[Stored data entries]

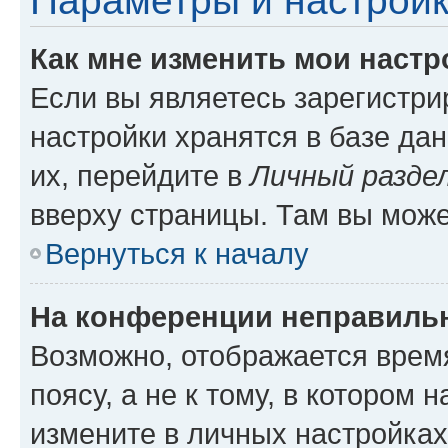
Параметры и настройк
Как мне изменить мои настр
Если вы являетесь зарегистр
настройки хранятся в базе да
их, перейдите в
Личный разде
вверху страницы. Там вы може
Вернуться к началу
На конференции неправиль
Возможно, отображается врем
поясу, а не к тому, в котором 
измените в личных настройках 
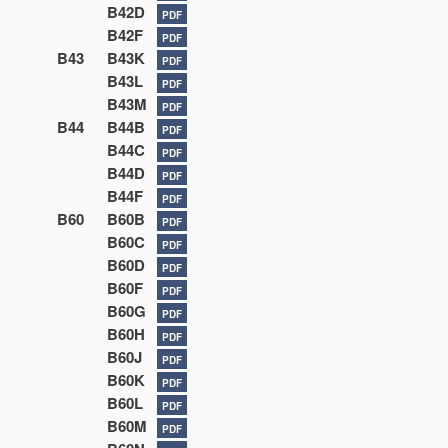
B42D
PDF
B42F
PDF
B43
B43K
PDF
B43L
PDF
B43M
PDF
B44
B44B
PDF
B44C
PDF
B44D
PDF
B44F
PDF
B60
B60B
PDF
B60C
PDF
B60D
PDF
B60F
PDF
B60G
PDF
B60H
PDF
B60J
PDF
B60K
PDF
B60L
PDF
B60M
PDF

**Your assignment**
Substitute "Назад к началу" for "Вернуться к началу" in the lines from the start of the records up to and including the line with "измените в личных настройках", and give only those lines back with everything else unchanged. Leave the pictures out of the answer.

**Response to the task**
Параметры и настройк
Как мне изменить мои настр
Если вы являетесь зарегистр
настройки хранятся в базе да
их, перейдите в
Личный разде
вверху страницы. Там вы може
Назад к началу
На конференции неправиль
Возможно, отображается врем
поясу, а не к тому, в котором 
измените в личных настройках 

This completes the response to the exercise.